El amor de Catalina y Jorge está inscrito en un entorno insospechado, rodeado de elementos complejos, como la siniestra historia de horror del ‘Mono Jojoy’ o la coincidencia en la misma fecha de cumpleaños y en la misma nota de las primeras canciones, en esta sociedad en los tiempos de la cólera, de los odios, del acuerdo traicionado por las Farc, de la JEP que no arranca, del Estado que responde a medias, de la campaña política que se avecina, de la justicia que no llega, la desigualdad que crece y la pobreza que aumenta. Sin embargo, lejos de ser una historia de ficción es un poderoso amor de verdad, de los que estremecen y retumban.
Catalina es clara.

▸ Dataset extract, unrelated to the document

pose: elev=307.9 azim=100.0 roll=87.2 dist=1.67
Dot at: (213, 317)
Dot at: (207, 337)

En una respuesta en redes sociales lo dice sin rodeos: “Sí, mis hijos siempre sabrán toda la verdad porque creo que trabajar en la memoria es lo que construye bases sólidas en verdad y lo que hace que jamás se repita lo mismo”.

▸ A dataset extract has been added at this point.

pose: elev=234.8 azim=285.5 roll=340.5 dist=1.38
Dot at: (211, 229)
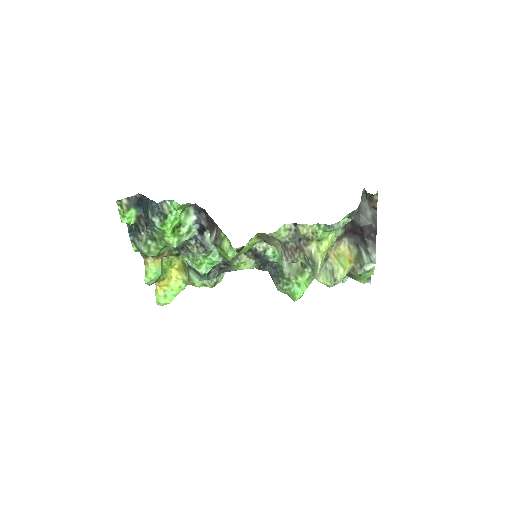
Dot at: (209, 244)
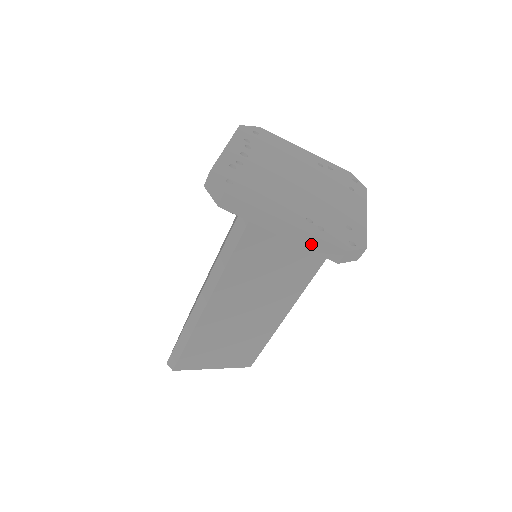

Se entiende así que la firmeza de este amor no puede llevar a inferir, de ninguna manera, que Catalina apruebe o comparta las atroces acciones cometidas por el padre biológico de su esposo, quien, dicho sea con todas sus letras, no tiene ni puede tener ninguna responsabilidad ni culpa por lo que hizo su padre en vida. Y seguramente Catalina seguirá, fiel a su pensamiento, luchando contra la impunidad, clamando justicia y denunciando la corrupción.

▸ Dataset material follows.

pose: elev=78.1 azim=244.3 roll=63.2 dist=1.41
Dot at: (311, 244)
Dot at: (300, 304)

Bastantes padecimientos tenemos ya con nuestra sociedad encolerizada como para seguir proyectando sentimientos de iras y desafectos de generación en generación. Salvo que sigan sus pasos criminales –y no es este el caso de Jorge–, los hijos no son responsables de lo que hicieron sus padres. No hay delito de sangre. Punto. Hay que detener espirales de odio.
No es un tema menor. Se cuentan por miles en Colombia los hijos (y nietos) de narcos, mafiosos, guerrilleros, paramilitares y criminales que tienen el derecho a vivir sus propias vidas, a ser felices, a servirle a la sociedad y a luchar honradamente por sus sueños sin ser señalados, estigmatizados, maltratados o acusados a causa de las acciones de los padres.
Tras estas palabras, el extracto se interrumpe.